| WORK INSTRUCTIONS |
a) Answer these from the enamel erosion study summary, one line each:
(i) In which journal was the study published?
(ii) According to the TL;DR, what property do the gels give tooth enamel?
(iii) Which gel showed the best overall performance?
b) Extend the summary of the study on nanoparticulate sodium trimetaphosphate and fluoride gels, starting after its last key finding.

| SELECTED EXTRACT |
▬▬▬▬▬▬▬▬▬▬

# Nanoparticulate Sodium Trimetaphosphate and Fluoride in Gels Affect Enamel Surface Free Energy After Erosive Challenge In Vitro

**Authors:** Beatriz Díaz-Fabregat, Alberto Carlos Botazzo Delbem, Wilmer Ramírez-Carmona, Letícia Cabrera Capalbo, Liliana Carolina Báez-Quintero, Caio Sampaio, Thayse Yumi Hosida, Douglas Roberto Monteiro, Juliano Pelim Pessan

PMC · DOI: 10.3390/pharmaceutics17101356 · Pharmaceutics · 2025-10-21

## TL;DR

This study shows that gels with nanoparticulate sodium trimetaphosphate and fluoride help protect tooth enamel from erosion by making it more hydrophilic.

## Contribution

The novel finding is that nanoparticulate TMP in gels enhances enamel's resistance to erosion-related changes in surface free energy.

## Key findings

- Enamel surface free energy increased after gel treatment, making it more hydrophilic.
- Gels with nanoparticulate TMP showed the highest resistance to erosion-induced hydrophilicity loss.
- The best overall performance was observed with 5% nanometric TMP gel.

▬▬▬▬▬▬▬▬▬▬

| Stored items |

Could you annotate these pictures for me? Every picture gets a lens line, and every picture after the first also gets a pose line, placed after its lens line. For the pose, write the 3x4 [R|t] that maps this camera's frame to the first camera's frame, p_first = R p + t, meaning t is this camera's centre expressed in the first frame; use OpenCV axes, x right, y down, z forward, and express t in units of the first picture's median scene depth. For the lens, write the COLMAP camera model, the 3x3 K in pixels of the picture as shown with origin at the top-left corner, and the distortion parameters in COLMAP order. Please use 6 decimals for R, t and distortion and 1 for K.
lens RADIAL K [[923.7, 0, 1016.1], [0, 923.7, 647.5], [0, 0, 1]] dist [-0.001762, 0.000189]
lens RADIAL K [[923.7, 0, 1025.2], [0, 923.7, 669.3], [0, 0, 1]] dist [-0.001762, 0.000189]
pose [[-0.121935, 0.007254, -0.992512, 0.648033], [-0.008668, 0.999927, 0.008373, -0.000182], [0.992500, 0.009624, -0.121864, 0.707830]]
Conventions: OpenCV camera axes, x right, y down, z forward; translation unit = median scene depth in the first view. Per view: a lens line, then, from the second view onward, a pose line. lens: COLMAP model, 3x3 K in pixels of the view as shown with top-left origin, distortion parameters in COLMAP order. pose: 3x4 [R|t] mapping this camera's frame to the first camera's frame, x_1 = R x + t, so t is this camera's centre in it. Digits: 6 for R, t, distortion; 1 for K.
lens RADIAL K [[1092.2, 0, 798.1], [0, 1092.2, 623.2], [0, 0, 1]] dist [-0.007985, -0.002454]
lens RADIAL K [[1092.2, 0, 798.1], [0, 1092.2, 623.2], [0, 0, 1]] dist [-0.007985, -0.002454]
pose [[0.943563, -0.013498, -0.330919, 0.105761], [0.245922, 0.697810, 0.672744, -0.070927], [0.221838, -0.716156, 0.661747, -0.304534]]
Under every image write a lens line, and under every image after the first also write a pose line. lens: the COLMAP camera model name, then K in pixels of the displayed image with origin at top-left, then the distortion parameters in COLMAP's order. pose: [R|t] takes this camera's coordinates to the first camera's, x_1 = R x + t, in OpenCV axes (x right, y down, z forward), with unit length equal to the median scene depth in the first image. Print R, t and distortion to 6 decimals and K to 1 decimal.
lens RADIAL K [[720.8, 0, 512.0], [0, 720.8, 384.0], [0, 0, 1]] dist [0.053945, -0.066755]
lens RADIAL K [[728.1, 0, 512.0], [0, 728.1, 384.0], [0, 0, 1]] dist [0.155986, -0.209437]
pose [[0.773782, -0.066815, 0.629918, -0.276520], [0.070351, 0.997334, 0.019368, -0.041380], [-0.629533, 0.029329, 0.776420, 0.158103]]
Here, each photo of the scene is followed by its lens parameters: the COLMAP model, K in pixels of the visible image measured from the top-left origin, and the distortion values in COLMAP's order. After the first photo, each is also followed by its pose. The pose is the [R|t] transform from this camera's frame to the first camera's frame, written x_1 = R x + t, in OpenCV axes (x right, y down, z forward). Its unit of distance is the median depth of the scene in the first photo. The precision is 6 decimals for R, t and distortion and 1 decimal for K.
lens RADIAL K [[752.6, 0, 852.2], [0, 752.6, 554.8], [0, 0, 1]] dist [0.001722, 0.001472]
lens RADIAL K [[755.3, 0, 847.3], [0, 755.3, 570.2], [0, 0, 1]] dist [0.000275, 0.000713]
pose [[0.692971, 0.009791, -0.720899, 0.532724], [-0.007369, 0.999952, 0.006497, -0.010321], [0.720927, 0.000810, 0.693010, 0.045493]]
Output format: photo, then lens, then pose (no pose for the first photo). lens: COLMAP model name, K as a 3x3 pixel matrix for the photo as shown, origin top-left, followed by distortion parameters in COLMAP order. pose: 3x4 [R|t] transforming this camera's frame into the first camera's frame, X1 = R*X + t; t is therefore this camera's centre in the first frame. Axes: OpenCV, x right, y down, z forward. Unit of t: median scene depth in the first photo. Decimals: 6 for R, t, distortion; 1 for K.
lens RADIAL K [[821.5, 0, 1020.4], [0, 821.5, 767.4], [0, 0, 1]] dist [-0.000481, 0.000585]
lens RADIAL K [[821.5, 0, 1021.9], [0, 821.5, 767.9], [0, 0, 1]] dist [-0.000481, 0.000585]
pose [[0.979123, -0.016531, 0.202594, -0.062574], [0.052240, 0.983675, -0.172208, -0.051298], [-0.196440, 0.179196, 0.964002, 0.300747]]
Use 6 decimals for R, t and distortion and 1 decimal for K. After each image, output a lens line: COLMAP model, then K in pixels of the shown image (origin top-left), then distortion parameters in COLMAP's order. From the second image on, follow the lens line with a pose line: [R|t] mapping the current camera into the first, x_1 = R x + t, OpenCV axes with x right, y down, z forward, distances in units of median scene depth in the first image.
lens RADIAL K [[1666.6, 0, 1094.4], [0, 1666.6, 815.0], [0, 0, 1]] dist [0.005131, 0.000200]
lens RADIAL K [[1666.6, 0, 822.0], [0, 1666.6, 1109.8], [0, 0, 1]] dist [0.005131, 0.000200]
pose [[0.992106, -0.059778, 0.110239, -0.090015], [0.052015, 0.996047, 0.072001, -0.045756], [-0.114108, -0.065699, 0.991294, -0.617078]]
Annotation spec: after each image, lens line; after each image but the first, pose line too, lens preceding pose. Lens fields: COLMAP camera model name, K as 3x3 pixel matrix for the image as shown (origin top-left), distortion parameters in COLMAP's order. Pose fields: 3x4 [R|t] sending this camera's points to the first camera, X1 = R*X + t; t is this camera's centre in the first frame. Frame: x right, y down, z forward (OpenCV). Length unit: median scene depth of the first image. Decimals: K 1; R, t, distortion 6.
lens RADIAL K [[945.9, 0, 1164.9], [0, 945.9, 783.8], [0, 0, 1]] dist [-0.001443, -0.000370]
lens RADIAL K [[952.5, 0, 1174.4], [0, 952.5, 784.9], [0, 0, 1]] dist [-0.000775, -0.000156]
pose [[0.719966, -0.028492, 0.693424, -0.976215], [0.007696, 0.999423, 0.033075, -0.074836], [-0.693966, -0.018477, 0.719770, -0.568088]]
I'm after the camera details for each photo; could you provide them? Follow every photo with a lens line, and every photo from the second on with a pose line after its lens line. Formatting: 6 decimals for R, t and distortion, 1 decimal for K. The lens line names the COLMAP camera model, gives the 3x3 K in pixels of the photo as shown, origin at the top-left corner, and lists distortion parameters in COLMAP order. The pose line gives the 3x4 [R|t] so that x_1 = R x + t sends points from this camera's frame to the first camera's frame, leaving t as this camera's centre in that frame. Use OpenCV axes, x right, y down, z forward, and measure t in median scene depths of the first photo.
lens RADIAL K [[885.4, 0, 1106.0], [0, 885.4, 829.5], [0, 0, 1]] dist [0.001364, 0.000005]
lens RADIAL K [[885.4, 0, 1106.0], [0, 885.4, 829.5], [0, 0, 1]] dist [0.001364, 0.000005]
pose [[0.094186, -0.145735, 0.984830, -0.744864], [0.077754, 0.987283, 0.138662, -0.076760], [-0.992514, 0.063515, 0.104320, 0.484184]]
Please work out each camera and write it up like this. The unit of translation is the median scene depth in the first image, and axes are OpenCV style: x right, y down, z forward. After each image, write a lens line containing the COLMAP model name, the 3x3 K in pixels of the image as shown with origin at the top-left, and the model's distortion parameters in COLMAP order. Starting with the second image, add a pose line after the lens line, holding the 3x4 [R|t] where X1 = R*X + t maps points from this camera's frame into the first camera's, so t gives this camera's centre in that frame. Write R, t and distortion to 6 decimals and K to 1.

▬▬▬▬▬▬▬▬▬▬

| ANSWERS TO THE TASKS |
a)
(i) Pharmaceutics
(ii) They make it more hydrophilic.
(iii) The 5% nanometric TMP gel

b)
## Abstract

Background/Objectives: The aim of this study was to evaluate the effects of sodium trimetaphosphate (TMP) and fluoride (F) on the surface free energy (SFE) of enamel coated with human salivary pellicle in vitro, both after treatment with the gels and after an erosive challenge. Methods: Bovine enamel discs (n = 10/group) were randomly allocated into seven treatment groups (gels): placebo (without any actives), low-fluoride gels (4500 ppm F—“4500F”) supplemented or not with microparticulate TMP (5%) or nanoparticulate (2.5% or 5%) TMP, 9000 ppm F (positive control), and 12,300 ppm F (acid gel, commercial control); a negative control group (i.e., untreated enamel) was included. Discs were exposed to human saliva (2 h), treated with the gels (1 min) and subjected to a 1-min acid challenge. Three probing liquids were used to assess enamel SFE. Data were submitted to two-way, repeated-measures ANOVA followed by Tukey’s test, and by Mann–Whitney’s test (p < 0.05). Results: SFE was significantly altered after exposure to saliva, changing from hydrophobic to slightly hydrophilic; gel treatment further increased enamel hydrophilicity (i.e., electron-donor properties), without significant differences among gels. After the erosive challenge, the enamel surface became significantly less hydrophilic for all groups; the highest values were observed for both gels containing nanoparticulate TMP. As for the overall SFE, the best performance was achieved by the gel containing 5% nanometric TMP. Conclusions: SFE of salivary-coated enamel was significantly influenced by the treatment gels, which promoted increases in hydrophilicity. Gels containing TMP, especially at nanoscale, promoted higher resistance to changes in hydrophilicity after an erosive challenge.

## Linked entities

- **Chemicals:** sodium trimetaphosphate (PubChem CID 24579), fluoride (PubChem CID 28179)
- **Species:** Bos taurus (taxon 9913)

## Full-text entities

- **Chemicals:** F (MESH:D005461), TMP (-), Fluoride (MESH:D005459), Sodium Trimetaphosphate (MESH:C009293)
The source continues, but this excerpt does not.